Ahmad Houraniah, H. Fatih Ugurdag, Furkan Aydin

Summing a set of numbers, namely, "Accumulation," is a subtask within many computational tasks. If the numbers to sum arrive non-stop in back-to-back clock cycles at high clock frequencies, summing them without allowing them to pile up can be quite a challenge, that is, when the latency of addition (i.e., summing two numbers) is longer than one clock cycle, which is always the case for floating-point numbers. This could also be the case for integer summations with high clock frequencies. In the case of floating-point numbers, this is handled by pipelining the adder, but that does not solve all problems. The challenges include optimization of speed, area, and latency.
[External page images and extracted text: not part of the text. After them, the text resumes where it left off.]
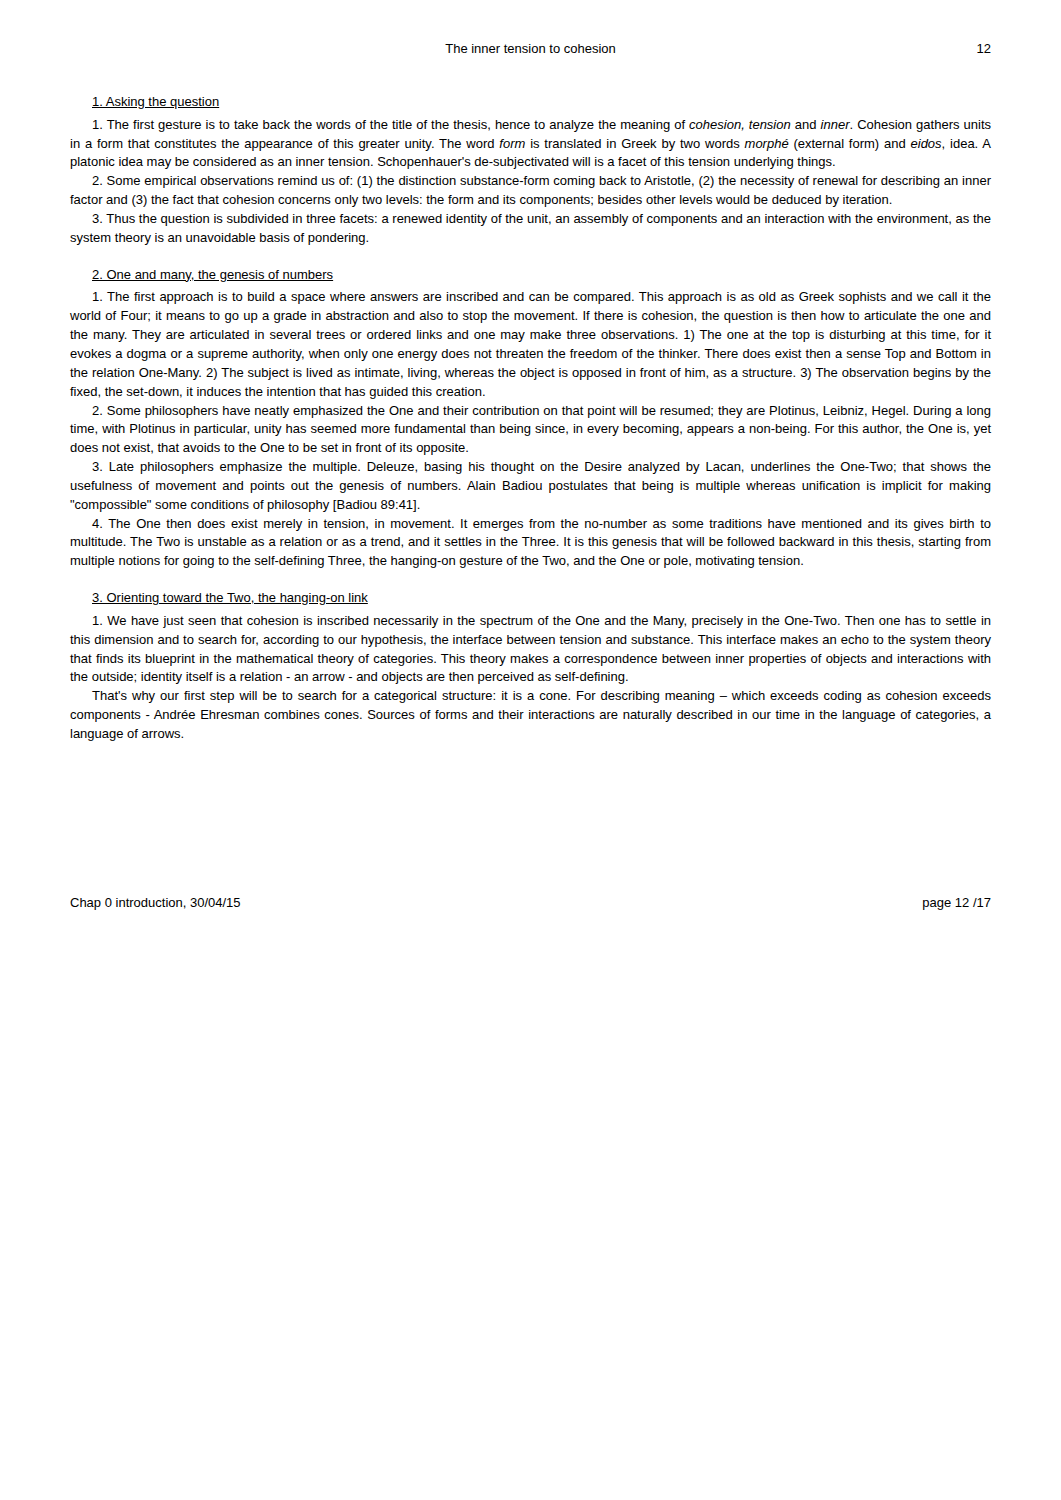The inner tension to cohesion 12
1. Asking the question
1. The first gesture is to take back the words of the title of the thesis, hence to analyze the meaning of cohesion, tension and inner. Cohesion gathers units in a form that constitutes the appearance of this greater unity. The word form is translated in Greek by two words morphé (external form) and eidos, idea. A platonic idea may be considered as an inner tension. Schopenhauer's de-subjectivated will is a facet of this tension underlying things.
2. Some empirical observations remind us of: (1) the distinction substance-form coming back to Aristotle, (2) the necessity of renewal for describing an inner factor and (3) the fact that cohesion concerns only two levels: the form and its components; besides other levels would be deduced by iteration.
3. Thus the question is subdivided in three facets: a renewed identity of the unit, an assembly of components and an interaction with the environment, as the system theory is an unavoidable basis of pondering.
2. One and many, the genesis of numbers
1. The first approach is to build a space where answers are inscribed and can be compared. This approach is as old as Greek sophists and we call it the world of Four; it means to go up a grade in abstraction and also to stop the movement. If there is cohesion, the question is then how to articulate the one and the many. They are articulated in several trees or ordered links and one may make three observations. 1) The one at the top is disturbing at this time, for it evokes a dogma or a supreme authority, when only one energy does not threaten the freedom of the thinker. There does exist then a sense Top and Bottom in the relation One-Many. 2) The subject is lived as intimate, living, whereas the object is opposed in front of him, as a structure. 3) The observation begins by the fixed, the set-down, it induces the intention that has guided this creation.
2. Some philosophers have neatly emphasized the One and their contribution on that point will be resumed; they are Plotinus, Leibniz, Hegel. During a long time, with Plotinus in particular, unity has seemed more fundamental than being since, in every becoming, appears a non-being. For this author, the One is, yet does not exist, that avoids to the One to be set in front of its opposite.
3. Late philosophers emphasize the multiple. Deleuze, basing his thought on the Desire analyzed by Lacan, underlines the One-Two; that shows the usefulness of movement and points out the genesis of numbers. Alain Badiou postulates that being is multiple whereas unification is implicit for making "compossible" some conditions of philosophy [Badiou 89:41].
4. The One then does exist merely in tension, in movement. It emerges from the no-number as some traditions have mentioned and its gives birth to multitude. The Two is unstable as a relation or as a trend, and it settles in the Three. It is this genesis that will be followed backward in this thesis, starting from multiple notions for going to the self-defining Three, the hanging-on gesture of the Two, and the One or pole, motivating tension.
3. Orienting toward the Two, the hanging-on link
1. We have just seen that cohesion is inscribed necessarily in the spectrum of the One and the Many, precisely in the One-Two. Then one has to settle in this dimension and to search for, according to our hypothesis, the interface between tension and substance. This interface makes an echo to the system theory that finds its blueprint in the mathematical theory of categories. This theory makes a correspondence between inner properties of objects and interactions with the outside; identity itself is a relation - an arrow - and objects are then perceived as self-defining.
That's why our first step will be to search for a categorical structure: it is a cone. For describing meaning – which exceeds coding as cohesion exceeds components - Andrée Ehresman combines cones. Sources of forms and their interactions are naturally described in our time in the language of categories, a language of arrows.
Chap 0 introduction, 30/04/15 page 12 /17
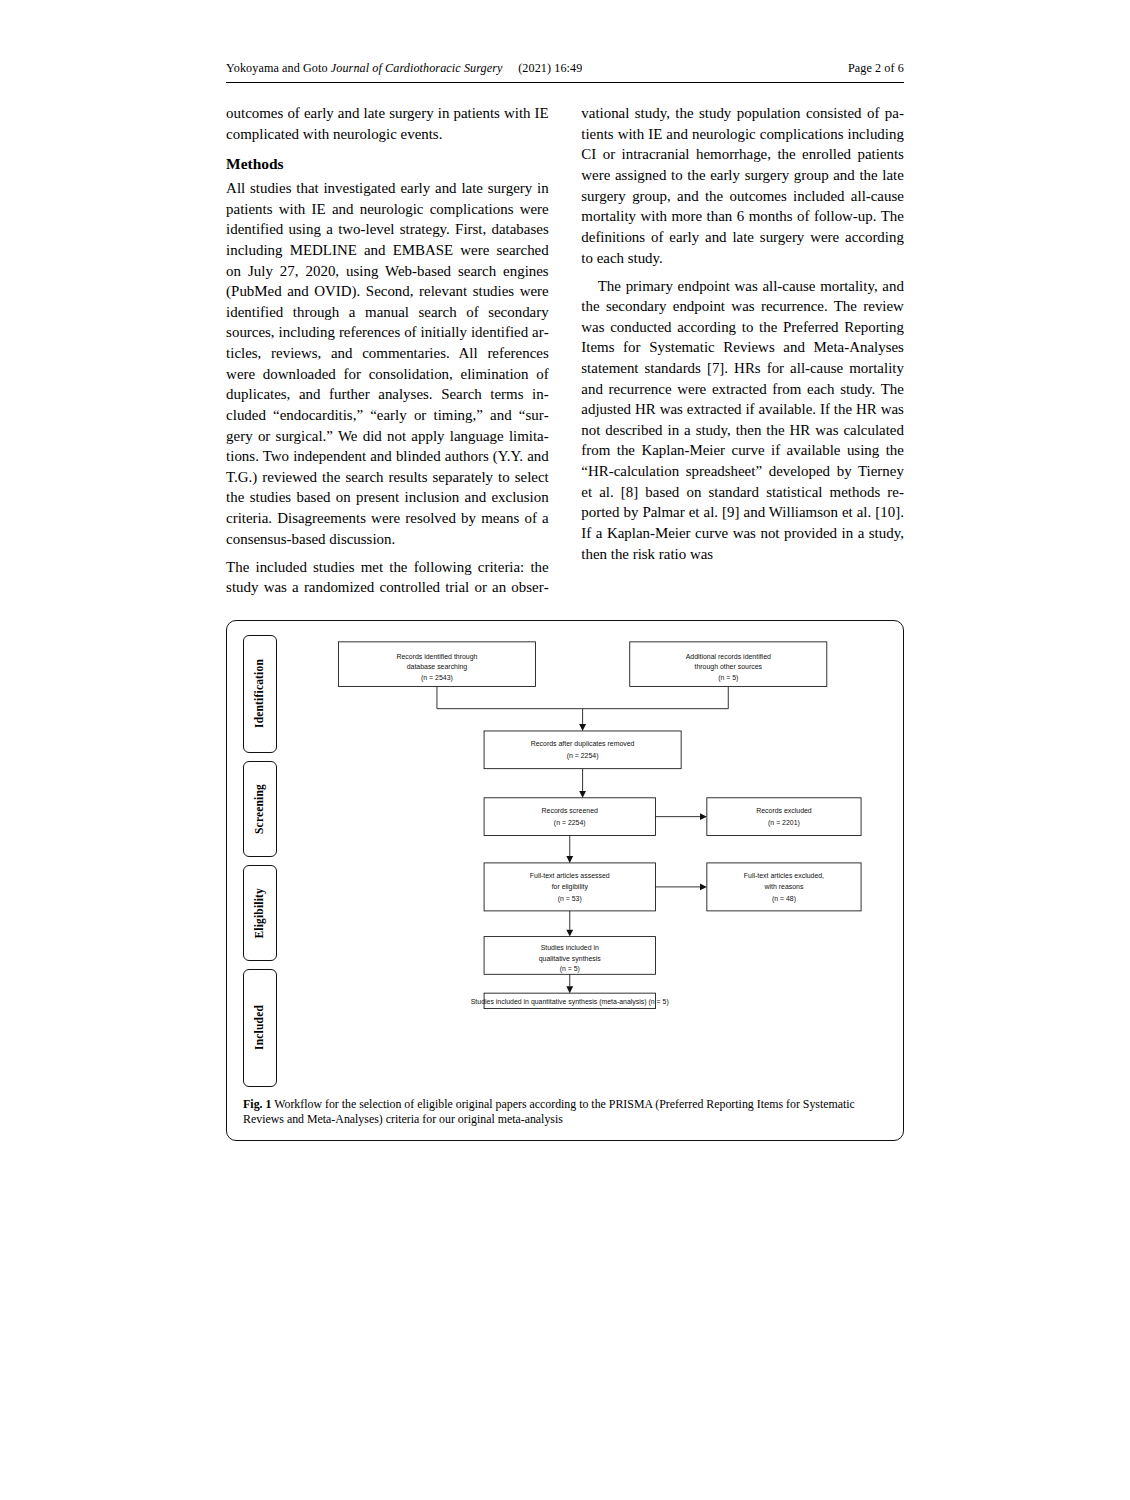Yokoyama and Goto Journal of Cardiothoracic Surgery (2021) 16:49
Page 2 of 6
outcomes of early and late surgery in patients with IE complicated with neurologic events.
Methods
All studies that investigated early and late surgery in patients with IE and neurologic complications were identified using a two-level strategy. First, databases including MEDLINE and EMBASE were searched on July 27, 2020, using Web-based search engines (PubMed and OVID). Second, relevant studies were identified through a manual search of secondary sources, including references of initially identified articles, reviews, and commentaries. All references were downloaded for consolidation, elimination of duplicates, and further analyses. Search terms included “endocarditis,” “early or timing,” and “surgery or surgical.” We did not apply language limitations. Two independent and blinded authors (Y.Y. and T.G.) reviewed the search results separately to select the studies based on present inclusion and exclusion criteria. Disagreements were resolved by means of a consensus-based discussion.
The included studies met the following criteria: the study was a randomized controlled trial or an observational study, the study population consisted of patients with IE and neurologic complications including CI or intracranial hemorrhage, the enrolled patients were assigned to the early surgery group and the late surgery group, and the outcomes included all-cause mortality with more than 6 months of follow-up. The definitions of early and late surgery were according to each study.
The primary endpoint was all-cause mortality, and the secondary endpoint was recurrence. The review was conducted according to the Preferred Reporting Items for Systematic Reviews and Meta-Analyses statement standards [7]. HRs for all-cause mortality and recurrence were extracted from each study. The adjusted HR was extracted if available. If the HR was not described in a study, then the HR was calculated from the Kaplan-Meier curve if available using the “HR-calculation spreadsheet” developed by Tierney et al. [8] based on standard statistical methods reported by Palmar et al. [9] and Williamson et al. [10]. If a Kaplan-Meier curve was not provided in a study, then the risk ratio was
Identification
Screening
Eligibility
Included
Records identified through database searching (n = 2543) Additional records identified through other sources (n = 5) Records after duplicates removed (n = 2254) Records screened (n = 2254) Records excluded (n = 2201) Full-text articles assessed for eligibility (n = 53) Full-text articles excluded, with reasons (n = 48) Studies included in qualitative synthesis (n = 5) Studies included in quantitative synthesis (meta-analysis) (n = 5)
Fig. 1 Workflow for the selection of eligible original papers according to the PRISMA (Preferred Reporting Items for Systematic Reviews and Meta-Analyses) criteria for our original meta-analysis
As well as the adaptability of the design to different application requirements, such as the ability to handle variable-size subsequent data sets with no time gap in between and with results produced in the input-order. All these factors make designing an efficient floating-point accumulator a non-trivial problem. Integer accumulation is a relatively simpler problem, where high frequencies can be achieved by using carry-save tree adders. This can then be further improved by efficient resource-sharing. In this paper, we present two fast and area-efficient accumulation circuits, JugglePAC and INTAC. JugglePAC is tailored for floating-point reduction operations (such as accumulation) and offers significant advantages with respect to the literature in terms of speed, area, and adaptability to various application requirements. INTAC is designed for fast integer accumulation. Using carry-save adders and resource-sharing, it can achieve very high clock frequencies while maintaining a low area complexity.